Une des interventions qui nous a le plus marqué, c’est la façade de la « Galleria 25 Aprile » avant « Galleria 31 Marzo ». La façade se trouve dans l’angle de rue entre la via Antonio Gramsci et Corso Cavour. Cette devanture est composée d’un énorme portique en marbre avec de larges colonnes d’ordre toscan. Les passants regardent cette façade parce que l’on dirait qu’elle sort de nulle part, elle s’impose parmi ces façades mitoyennes par un effet monumental. Pour cette intervention, Farinacci s’est inspiré de la « Galleria Vittorio Emanuele II » à Milan, même s’il est difficile de trouver un lien.

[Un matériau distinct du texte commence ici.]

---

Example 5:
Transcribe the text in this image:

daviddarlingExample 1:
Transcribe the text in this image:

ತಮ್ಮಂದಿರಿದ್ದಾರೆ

Façade de la « Galleria 25 Aprile »

Un autre bâtiment qui m’a marquée est l’actuel Palais de l’art qui accueille le Musée du Violon. Ce bâtiment en brique rouge comporte un portique en marbre en son centre, ce qui ordonne et rythme sa composition. Ce palais a été commandé à l’architecte napolitain, Carlo Cocchia par Farinacci. Il avait été conçu pour accueillir le siège de la revue « Il Regime Fascita » que Farinacci dirigeait. Pour cet édifice Roberto Farinacci s’est inspiré de la façade du Palazzo dell’Arte de Milan conçu par Giovanni Muzio. Comparant les deux bâtiments, c’est vrai qu’il y a une forte ressemblance dû à la dualité des matériaux utilisés.
Une autre intervention qui reste presque intacte depuis la période fasciste, est l’aménagement des berges du Po et la construction de la Colonia Padana. Cette intervention est très importante puisque grâce à elle, Crémone qui, au cours de l’histoire, avait oublié son fleuve, lui a permis de se retourner à nouveau vers ce point d’eau. Les jeunes Crémonais se retrouvent à la Colonia Padana pour faire du sport, se rafraichir et se baigner dans son cours.

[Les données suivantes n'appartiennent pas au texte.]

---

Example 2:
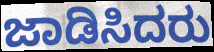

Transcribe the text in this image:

ಜಾಡಿಸಿದರು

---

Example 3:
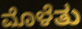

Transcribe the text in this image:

ಮೊಳೆತು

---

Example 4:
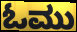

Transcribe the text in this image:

ಓಮು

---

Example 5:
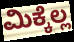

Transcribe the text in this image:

ಮಿಕ್ಕೆಲ್ಲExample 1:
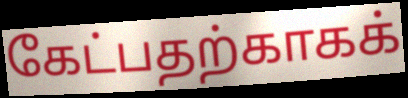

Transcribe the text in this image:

கேட்பதற்காகக்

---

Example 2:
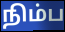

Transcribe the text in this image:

Colonia Padana ©Juliette Saloux

Mis à part des améliorations des bords, les berges du Po et la Colonia Padana restent intactes. Cette stratégie des pouvoirs publics de rapprocher les habitants au fleuve se perpétue efficacement puisque cela reste une zone de promenade et de loisirs pour les Crémonais notamment les weekends. Cette action a une répercussion maintenant : la privatisation de ces berges. En effet, lors de la période fasciste, des clubs de loisirs ce sont installés le long des berges, créant des îlots destinés à une élite Crémonaise. Aujourd’hui ces clubs persistent, et mettent à distance la ville et son fleuve.

Les berges du Pô

Après quelques jours, sur place et de nombreuses balades en ville le séjour se termine. Visiter Crémone uniquement pour ses violons et louper l’histoire de son architecture aurait été dommage.

Alessandra Cartagena
Voyage du 29/10/2017 au 05/11/2017

Bibliographie

Rumiz, Paolo, Pô, le roman d’un fleuve, Paris, Hoëbeke,2014, 379 p.

Dogliani Patrizia, El Fascismo de los italianos, una historia social, Publicacions de la Universitat de València, València, 2017, 402 p.

Lupo, Salvatore, Il Faciscio, la politica in un regime totalitario, Roma, Donzelli Editore, 2005, 477p.